Work order 1 -
Who is named as the author in the header of the complete lattices theory file?
Work order 2 -
From the complete lattices theory file, quote the passage that begins with the words containing "axclass complete_lattice ⊆" and ends with "by (rule Inf_Sup)".
Work order 3 -
Continue the complete lattices theory file from the point where it stops.

Theory CompleteLattice

Up to index of Isabelle/HOL/Lattice

theory CompleteLattice
imports Lattice
begin

(*  Title:      HOL/Lattice/CompleteLattice.thy
    ID:         $Id: CompleteLattice.thy,v 1.11 2005/06/17 14:13:08 haftmann Exp $
    Author:     Markus Wenzel, TU Muenchen
*)

header {* Complete lattices *}

theory CompleteLattice imports Lattice begin

subsection {* Complete lattice operations *}

text {*
  A \emph{complete lattice} is a partial order with general
  (infinitary) infimum of any set of elements.  General supremum
  exists as well, as a consequence of the connection of infinitary
  bounds (see \S\ref{sec:connect-bounds}).
*}

axclass complete_lattice ⊆ partial_order
  ex_Inf: "∃inf. is_Inf A inf"

theorem ex_Sup: "∃sup::'a::complete_lattice. is_Sup A sup"
proof -
  from ex_Inf obtain sup where "is_Inf {b. ∀a∈A. a \<sqsubseteq> b} sup" by blast
  hence "is_Sup A sup" by (rule Inf_Sup)
  thus ?thesis ..
qed

text {*
  The general @{text \<Sqinter>} (meet) and @{text \<Squnion>} (join) operations select
  such infimum and supremum elements.

Entries provided -

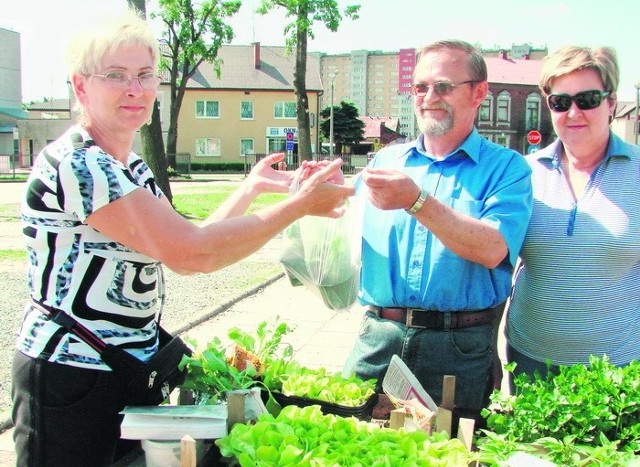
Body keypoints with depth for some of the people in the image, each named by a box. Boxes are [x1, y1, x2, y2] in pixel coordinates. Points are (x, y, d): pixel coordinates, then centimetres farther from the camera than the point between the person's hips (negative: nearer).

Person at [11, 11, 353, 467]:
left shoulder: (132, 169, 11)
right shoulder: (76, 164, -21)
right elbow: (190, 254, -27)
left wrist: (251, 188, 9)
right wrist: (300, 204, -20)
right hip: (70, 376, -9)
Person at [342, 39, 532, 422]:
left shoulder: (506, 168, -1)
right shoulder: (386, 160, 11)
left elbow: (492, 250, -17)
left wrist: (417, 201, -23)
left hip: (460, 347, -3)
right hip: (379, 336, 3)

...

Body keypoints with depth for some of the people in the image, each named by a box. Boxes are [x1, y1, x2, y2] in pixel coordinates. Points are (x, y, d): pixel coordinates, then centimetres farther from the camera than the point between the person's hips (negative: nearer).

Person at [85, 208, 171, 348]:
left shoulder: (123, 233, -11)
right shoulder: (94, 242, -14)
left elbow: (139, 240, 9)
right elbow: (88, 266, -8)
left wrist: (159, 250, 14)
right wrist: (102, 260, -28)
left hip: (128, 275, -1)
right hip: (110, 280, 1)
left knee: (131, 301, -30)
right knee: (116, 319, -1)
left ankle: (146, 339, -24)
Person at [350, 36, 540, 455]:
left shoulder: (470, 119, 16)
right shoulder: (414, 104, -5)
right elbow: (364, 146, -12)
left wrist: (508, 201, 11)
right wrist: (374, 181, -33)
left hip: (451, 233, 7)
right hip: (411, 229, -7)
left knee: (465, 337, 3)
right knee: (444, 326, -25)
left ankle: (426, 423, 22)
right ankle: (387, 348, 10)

Written answer 1 -
Markus Wenzel, TU Muenchen.

Written answer 2 -
axclass complete_lattice ⊆ partial_order
  ex_Inf: "∃inf. is_Inf A inf"

theorem ex_Sup: "∃sup::'a::complete_lattice. is_Sup A sup"
proof -
  from ex_Inf obtain sup where "is_Inf {b. ∀a∈A. a \<sqsubseteq> b} sup" by blast
  hence "is_Sup A sup" by (rule Inf_Sup)

Written answer 3 -
*}

consts
  Meet :: "'a::complete_lattice set => 'a"
  Join :: "'a::complete_lattice set => 'a"
syntax (xsymbols)
  Meet :: "'a::complete_lattice set => 'a"    ("\<Sqinter>_" [90] 90)
  Join :: "'a::complete_lattice set => 'a"    ("\<Squnion>_" [90] 90)
defs
  Meet_def: "\<Sqinter>A ≡ THE inf. is_Inf A inf"
  Join_def: "\<Squnion>A ≡ THE sup. is_Sup A sup"

text {*
  Due to unique existence of bounds, the complete lattice operations
  may be exhibited as follows.
*}

lemma Meet_equality [elim?]: "is_Inf A inf ==> \<Sqinter>A = inf"
proof (unfold Meet_def)
  assume "is_Inf A inf"
  thus "(THE inf. is_Inf A inf) = inf"
    by (rule the_equality) (rule is_Inf_uniq)
qed

lemma MeetI [intro?]:
  "(!!a. a ∈ A ==> inf \<sqsubseteq> a) ==>
    (!!b. ∀a ∈ A. b \<sqsubseteq> a ==> b \<sqsubseteq> inf) ==>
    \<Sqinter>A = inf"
  by (rule Meet_equality, rule is_InfI) blast+

lemma Join_equality [elim?]: "is_Sup A sup ==> \<Squnion>A = sup"
proof (unfold Join_def)
  assume "is_Sup A sup"
  thus "(THE sup. is_Sup A sup) = sup"
    by (rule the_equality) (rule is_Sup_uniq)
qed

lemma JoinI [intro?]:
  "(!!a. a ∈ A ==> a \<sqsubseteq> sup) ==>
    (!!b. ∀a ∈ A. a \<sqsubseteq> b ==> sup \<sqsubseteq> b) ==>
    \<Squnion>A = sup"
  by (rule Join_equality, rule is_SupI) blast+


text {*
  \medskip The @{text \<Sqinter>} and @{text \<Squnion>} operations indeed determine
  bounds on a complete lattice structure.
*}

lemma is_Inf_Meet [intro?]: "is_Inf A (\<Sqinter>A)"
proof (unfold Meet_def)
  from ex_Inf obtain inf where "is_Inf A inf" ..
  thus "is_Inf A (THE inf. is_Inf A inf)" by (rule theI) (rule is_Inf_uniq)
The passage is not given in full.